The world has watched in horror as Libyan leader Colonel Muammar Qaddafi uses his military to attack protesters opposed to his rule, killing hundreds or possibly thousands of unarmed civilians. Many of his own men have refused to fire on their own people, instead defecting to the rebels or flying their planes to nearby Malta, so Qaddafi has called in mercenaries from neighboring countries who are more willing to obey his orders.
World leaders were quick to condemn Qaddafi’s actions. On Feb. 26, the UN Security Council voted unanimously to impose an arms embargo on Libya, urge member nations to freeze assets owned by Qaddafi and his family and refer the regime’s violence to the International Criminal Court for possible prosecution of those responsible.

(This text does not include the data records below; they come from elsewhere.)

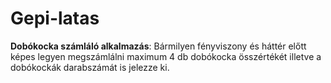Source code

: # Gepi-latas
<b>Dobókocka számláló alkalmazás</b>: Bármilyen fényviszony és háttér előtt képes legyen megszámlálni maximum 4 db dobókocka összértékét illetve a dobókockák darabszámát is jelezze ki.
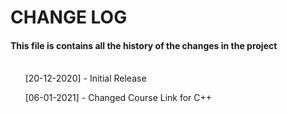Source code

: # CHANGE LOG
#### This file is contains all the history of the changes in the project
<br>
 &nbsp; &nbsp; &nbsp; [20-12-2020] - Initial Release

 &nbsp; &nbsp; &nbsp; [06-01-2021] - Changed Course Link for C++

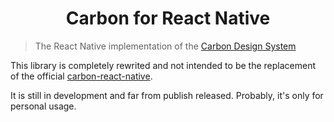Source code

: <h1 align="center">
  Carbon for React Native
</h1>

> The React Native implementation of the [Carbon Design System](https://github.com/carbon-design-system/carbon)

This library is completely rewrited and not intended to be the replacement of the official [carbon-react-native](https://github.com/carbon-design-system/carbon-react-native).

It is still in development and far from publish released. Probably, it's only for personal usage.
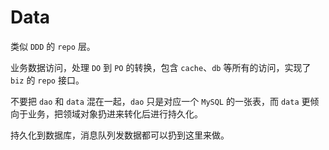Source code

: # Data

类似 `DDD` 的 `repo` 层。

业务数据访问，处理 `DO` 到 `PO` 的转换，包含 `cache`、`db` 等所有的访问，实现了 `biz` 的 `repo` 接口。

不要把 `dao` 和 `data` 混在一起，`dao` 只是对应一个 `MySQL` 的一张表，而 `data` 更倾向于业务，把领域对象扔进来转化后进行持久化。

持久化到数据库，消息队列发数据都可以扔到这里来做。

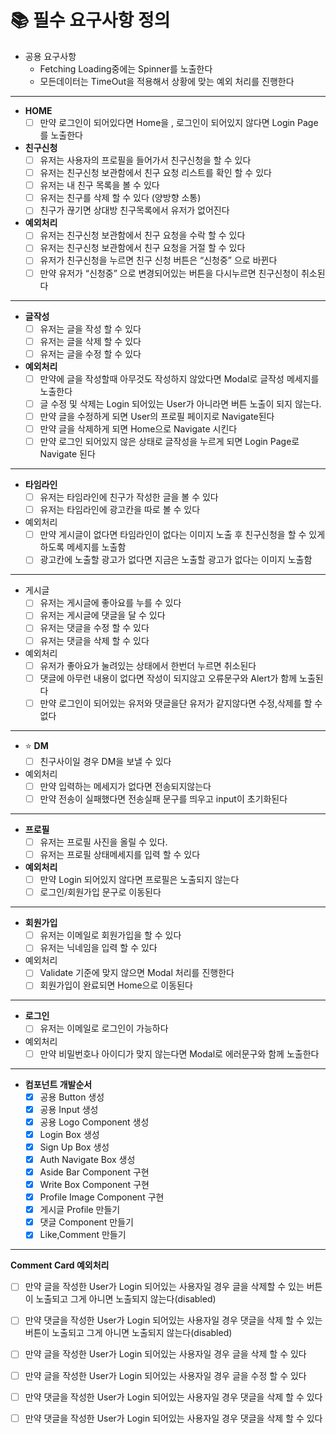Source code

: # 📚 필수 요구사항 정의

- 공용 요구사항
    - Fetching Loading중에는 Spinner를 노출한다
    - 모든데이터는 TimeOut을 적용해서 상황에 맞는 예외 처리를 진행한다
---

- **HOME**
  - [ ] 만약 로그인이 되어있다면 Home을 , 로그인이 되어있지 않다면 Login Page를 노출한다

- **친구신청**
    - [ ]  유저는 사용자의 프로필을 들어가서 친구신청을 할 수 있다
    - [ ]  유저는 친구신청 보관함에서 친구 요청 리스트를 확인 할 수 있다
    - [ ]  유저는 내 친구 목록을 볼 수 있다
    - [ ]  유저는 친구를 삭제 할 수 있다 (양방향 소통)
    - [ ]  친구가 끊기면 상대방 친구목록에서 유저가 없어진다
- **예외처리**
    - [ ]  유저는 친구신청 보관함에서 친구 요청을 수락 할 수 있다
    - [ ]  유저는 친구신청 보관함에서 친구 요청을 거절 할 수 있다
    - [ ]  유저가 친구신청을 누르면 친구 신청 버튼은 “신청중” 으로 바뀐다
    - [ ]  만약 유저가 “신청중” 으로 변경되어있는 버튼을 다시누르면 친구신청이 취소된다

---

- **글작성**
    - [ ]  유저는 글을 작성 할 수 있다
    - [ ]  유저는 글을 삭제 할 수 있다
    - [ ]  유저는 글을 수정 할 수 있다
- **예외처리**
    - [ ]  만약에 글을 작성할때 아무것도 작성하지 않았다면 Modal로 글작성 메세지를 노출한다
    - [ ]  글 수정 및 삭제는 Login 되어있는 User가 아니라면 버튼 노출이 되지 않는다.
    - [ ]  만약 글을 수정하게 되면 User의 프로필 페이지로 Navigate된다
    - [ ]  만약 글을 삭제하게 되면 Home으로 Navigate 시킨다
    - [ ]  만약 로그인 되어있지 않은 상태로 글작성을 누르게 되면 Login Page로 Navigate 된다

---

- **타임라인**
    - [ ]  유저는 타임라인에 친구가 작성한 글을 볼 수 있다
    - [ ]  유저는 타임라인에 광고칸을 따로 볼 수 있다
- 예외처리
    - [ ]  만약 게시글이 없다면 타임라인이 없다는 이미지 노출 후 친구신청을 할 수 있게 하도록 메세지를 노출함
    - [ ]  광고칸에 노출할 광고가 없다면 지금은 노출할 광고가 없다는 이미지 노출함

---

- 게시글
    - [ ]  유저는 게시글에 좋아요를 누를 수 있다
    - [ ]  유저는 게시글에 댓글을 달 수 있다
    - [ ]  유저는 댓글을 수정 할 수 있다
    - [ ]  유저는 댓글을 삭제 할 수 있다
- 예외처리
    - [ ]  유저가 좋아요가 눌려있는 상태에서 한번더 누르면 취소된다
    - [ ]  댓글에 아무런 내용이 없다면 작성이 되지않고 오류문구와 Alert가 함께 노출된다
    - [ ]  만약 로그인이 되어있는 유저와 댓글을단 유저가 같지않다면 수정,삭제를 할 수 없다

---

- ⭐️ **DM**
    - [ ]  친구사이일 경우 DM을 보낼 수 있다
- 예외처리
    - [ ]  만약 입력하는 메세지가 없다면 전송되지않는다
    - [ ]  만약 전송이 실패했다면 전송실패 문구를 띄우고 input이 초기화된다

---

- **프로필**
    - [ ]  유저는 프로필 사진을 올릴 수 있다.
    - [ ]  유저는 프로필 상태메세지를 입력 할 수 있다
- **예외처리**
    - [ ]  만약 Login 되어있지 않다면 프로필은 노출되지 않는다
    - [ ]  로그인/회원가입 문구로 이동된다

---

- **회원가입**
    - [ ]  유저는 이메일로 회원가입을 할 수 있다
    - [ ]  유저는 닉네임을 입력 할 수 있다
- 예외처리
    - [ ]  Validate 기준에 맞지 않으면 Modal 처리를 진행한다
    - [ ]  회원가입이 완료되면 Home으로 이동된다

---

- **로그인**
    - [ ]  유저는 이메일로 로그인이 가능하다
- 예외처리
    - [ ]  만약 비밀번호나 아이디가 맞지 않는다면 Modal로 에러문구와 함께 노출한다

---

- **컴포넌트 개발순서**
    - [X] 공용 Button 생성
    - [X] 공용 Input 생성
    - [X] 공용 Logo Component 생성
    - [X] Login Box 생성
    - [X] Sign Up Box 생성
    - [X] Auth Navigate Box 생성
    - [X] Aside Bar Component 구현
    - [X] Write Box Component 구현
    - [X] Profile Image Component 구현
    - [X] 게시글 Profile 만들기
    - [X] 댓글 Component 만들기
    - [X] Like,Comment 만들기

---

**Comment Card 예외처리**
  - [ ] 만약 글을 작성한 User가 Login 되어있는 사용자일 경우 글을 삭제할 수 있는 버튼이 노출되고 그게 아니면 노출되지 않는다(disabled)
  - [ ] 만약 댓글을 작성한 User가 Login 되어있는 사용자일 경우 댓글을 삭제 할 수 있는 버튼이 노출되고 그게 아니면 노출되지 않는다(disabled)
  - [ ] 만약 글을 작성한 User가 Login 되어있는 사용자일 경우 글을 삭제 할 수 있다
  - [ ] 만약 글을 작성한 User가 Login 되어있는 사용자일 경우 글을 수정 할 수 있다
  - [ ] 만약 댓글을 작성한 User가 Login 되어있는 사용자일 경우 댓글을 삭제 할 수 있다
  - [ ] 만약 댓글을 작성한 User가 Login 되어있는 사용자일 경우 댓글을 삭제 할 수 있다
  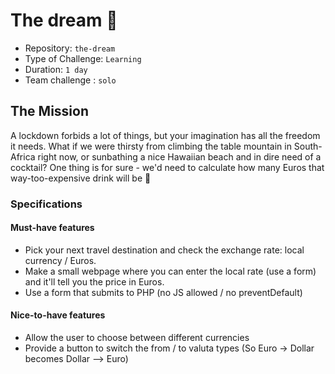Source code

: # The dream 🍹

- Repository: `the-dream`
- Type of Challenge: `Learning`
- Duration: `1 day`
- Team challenge : `solo`

## The Mission

A lockdown forbids a lot of things, but your imagination has all the freedom it needs.
What if we were thirsty from climbing the table mountain in South-Africa right now, or sunbathing a nice Hawaiian beach and in dire need of a cocktail?
One thing is for sure - we'd need to calculate how many Euros that way-too-expensive drink will be 💸

### Specifications

#### Must-have features

- Pick your next travel destination and check the exchange rate: local currency / Euros.
- Make a small webpage where you can enter the local rate (use a form) and it'll tell you the price in Euros.
- Use a form that submits to PHP (no JS allowed / no preventDefault)

#### Nice-to-have features

- Allow the user to choose between different currencies
- Provide a button to switch the from / to valuta types (So Euro -> Dollar becomes Dollar --> Euro)
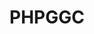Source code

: ---
title: "PHPGGC"
description: "PHP Gadget Chains Generator for exploiting unserialize vulnerabilities in PHP applications with various popular frameworks."
platforms: ["cli", "linux", "macos"]
categories: ["Web", "FullPwn"]
tags: ["php", "deserialization", "gadget-chains", "exploitation", "object-injection"]
github: "https://github.com/ambionics/phpggc"
---
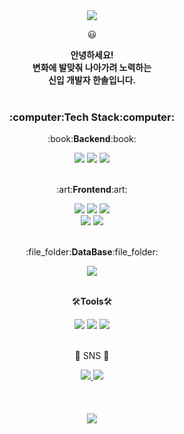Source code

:<div align="center">
  <img src="https://capsule-render.vercel.app/api?type=waving&color=auto&height=150&section=header&text=Sol's_Github&fontSize=50" />
  <p>😃</p>
  <b>안녕하세요! <br>
    변화에 발맞춰 나아가려 노력하는<br>
    신입 개발자 한솔입니다.</b><br><br>
</div>  

<div align="center">
    <h3>:computer:Tech Stack:computer:</h3>
    <p>:book:<b>Backend</b>:book:</p>
</div>
<div align="center">
    <img src="https://img.shields.io/badge/Java-007396?style=flat&logo=Java&logoColor=white" />
    <img src="https://img.shields.io/badge/Spring-6DB33F?style=flat&logo=Spring&logoColor=white" />
    <img src="https://img.shields.io/badge/Mybatis-204ECF?style=flat&logo=Mybatis&logoColor=white" />
</div>
<br>
  
  <div align="center">
     <p>:art:<b>Frontend</b>:art:</p>
  </div>
  <div align="center">
       <img src="https://img.shields.io/badge/HTML5-E34F26?style=flat&logo=HTML5&logoColor=white" />
       <img src="https://img.shields.io/badge/CSS3-1572B6?style=flat&logo=CSS3&logoColor=white" />  
       <img src="https://img.shields.io/badge/JavaScript-F7DF1E?style=flat&logo=JavaScript&logoColor=white" /><br>
       <img src="https://img.shields.io/badge/jQuery-0769AD?style=flat&logo=jQuery&logoColor=white" />
       <img src="https://img.shields.io/badge/React-61DAFB?style=flat&logo=React&logoColor=white" />
  </div>
  <br>
  
  <div align="center">
  <p>:file_folder:<b>DataBase</b>:file_folder:</p>
  </div>
  <div align="center">
      <img src="https://img.shields.io/badge/Oracle-F80000?style=flat&logo=Oracle&logoColor=white" />
  </div>
  <br>
  
  <div align="center">
  <p>🛠<b>Tools</b>🛠</p>
  </div>
  <div align="center">
  <img src="https://img.shields.io/badge/IntelliJ IDEA-000000?style=flat&logo=IntelliJ IDEA&logoColor=white" /> 
  <img src="https://img.shields.io/badge/Eclipse IDE-2C2255?style=flat&logo=Eclipse IDE&logoColor=white" /> 
  <img src="https://img.shields.io/badge/Visual Studio Code-007ACC?style=flat&logo=Visual Studio Code&logoColor=white" /> 
  </div>
  <br>
  
  <div align=center>
	  <p>📧 SNS 📧</p>
  </div>
  <div align=center>
	<a href="mailto:carpe.sol.sun@gmail.com">
		<img src="https://img.shields.io/badge/Mail-30B980?style=flat&logo=Gmail&logoColor=white" />
	</a>
	<a href="https://www.notion.so/210f4590fb0e460eb6199e58e842380e"b>
		<img src="https://img.shields.io/badge/Notion-000000?style=flat&logo=Notion&logoColor=white" />
	</a>
</div>
  <br><br><br>
  
<div align=center>
  <img src="https://github-readme-stats.vercel.app/api?username=pinesolhan&show_icons=true&theme=gotham"/>
</div>

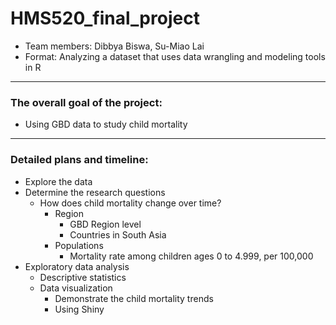 # HMS520_final_project
* Team members: Dibbya Biswa, Su-Miao Lai
* Format: Analyzing a dataset that uses data wrangling and modeling tools in R
---
### The overall goal of the project: 
*  Using GBD data to study child mortality
---
### Detailed plans and timeline:
* Explore the data 
* Determine the research questions 
  * How does child mortality change over time? 
    * Region
       * GBD Region level
       * Countries in South Asia
    * Populations 
       * Mortality rate among children ages 0 to 4.999, per 100,000
* Exploratory data analysis
   * Descriptive statistics
   * Data visualization 
      * Demonstrate the child mortality trends 
      * Using Shiny 

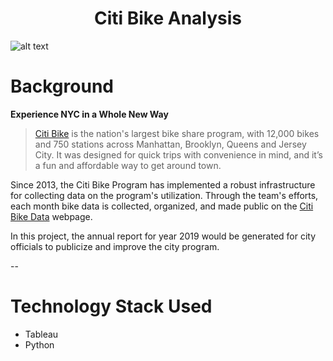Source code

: 

<h1 align="center"> Citi Bike Analysis </h1>

![alt text](https://d21xlh2maitm24.cloudfront.net/nyc/Annual-Membership-Image.png?mtime=20170331121650)

# Background
**Experience NYC in a Whole New Way**
>[Citi Bike](https://en.wikipedia.org/wiki/Citi_Bike) is the nation's largest bike share program, with 12,000 bikes and 750 stations across Manhattan, Brooklyn, Queens and Jersey City. It was designed for quick trips with convenience in mind, and it’s a fun and affordable way to get around town.

Since 2013, the Citi Bike Program has implemented a robust infrastructure for collecting data on the program's utilization. Through the team's efforts, each month bike data is collected, organized, and made public on the [Citi Bike Data](https://www.citibikenyc.com/system-data) webpage.

In this project, the annual report for year 2019 would be generated for city officials to publicize and improve the city program.


--
# Technology Stack Used
- Tableau
- Python



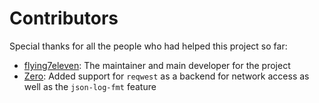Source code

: # Contributors

Special thanks for all the people who had helped this project so far:

* [flying7eleven](https://github.com/flying7eleven): The maintainer and main developer for the project
* [Zero](https://github.com/tazz4843): Added support for `reqwest` as a backend for network access as well as the `json-log-fmt` feature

This is the first time that the Security Council has unanimously referred a situation involving human rights violations to the International Criminal Court (ICC) and it is remarkable that countries that are not members of the Court — including the US, Russia and China — nevertheless supported the referral. The resolution can thus be seen as another incremental step toward the establishment of a global system of justice able to punish those who commit gross violations of human rights, regardless of their political or legal status in their own country.
Yet, in another way, the Security Council resolution was a disappointment. The situation in Libya became a test of how seriously the international community takes the idea of a responsibility to protect people from their rulers. The idea is an old one, but its modern form is rooted in the tragic failure to intervene in the Rwandan genocide in 1994. A subsequent UN inquiry concluded that as few as 2,500 properly trained military personnel could have prevented the massacre of 800,000 Tutsis.
Former US president Bill Clinton has said that the mistake he most regrets making during his presidency was his failure to push for intervention in Rwanda.
Former UN secretary-general Kofi Annan, who was then UN under-secretary-general for peacekeeping operations, described the situation at the UN at the time as a “terrible and humiliating” paralysis.
When Annan became UN secretary-general, he urged the development of principles that would indicate when it is justifiable for the international community to intervene to prevent gross violations of human rights. In response, the Canadian -government established an International Commission on Intervention and State Sovereignty, which recommended that military intervention could be justified, as an extraordinary measure, where large-scale loss of life is occurring or imminent, owing to deliberate state action or the state’s refusal or failure to act.
These principles were endorsed by the UN General Assembly at its special World Summit in 2005 and discussed again in 2009, with an overwhelming majority of states supporting them.
The principle fits the situation in Libya today. Yet the Security Council resolution contains no mention of the possibility of military intervention — not even the imposition of a no-fly zone over Libya to prevent Qaddafi from using planes to attack protesters.
One body with a special concern to transform the idea of the responsibility to protect into a cause for action is the Global Center for the Responsibility to Protect, at the City University of New York. It has called on UN members to uphold their 2005 commitments and put the responsibility to protect into action in Libya. It urges consideration of a range of measures, several of which were covered by the Security Council resolution, but also including a no-fly zone.